(DATASET RECORDS)

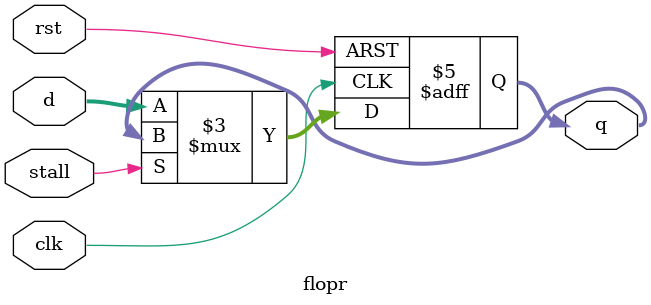
<source format=sv>
module flopr#
    (parameter WIDTH = 8)
    (input logic clk, rst,
     input logic [WIDTH-1:0] d,
     input logic stall,
     output logic [WIDTH-1:0] q);

    always_ff @(posedge clk, posedge rst)
    begin
        if (rst) q <= 0;
        else if (!stall) q<=d;
    end
        
    
endmodule

</source>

(End DATASET RECORDS)

EXERCISE GOAL -
The lines from the one containing "(parameter WIDTH = 8)" through the final line of the entries above are to be printed exactly, with nothing added.

PROBLEM SOLUTION -
    (parameter WIDTH = 8)
    (input logic clk, rst,
     input logic [WIDTH-1:0] d,
     input logic stall,
     output logic [WIDTH-1:0] q);

    always_ff @(posedge clk, posedge rst)
    begin
        if (rst) q <= 0;
        else if (!stall) q<=d;
    end
        
    
endmodule

</source>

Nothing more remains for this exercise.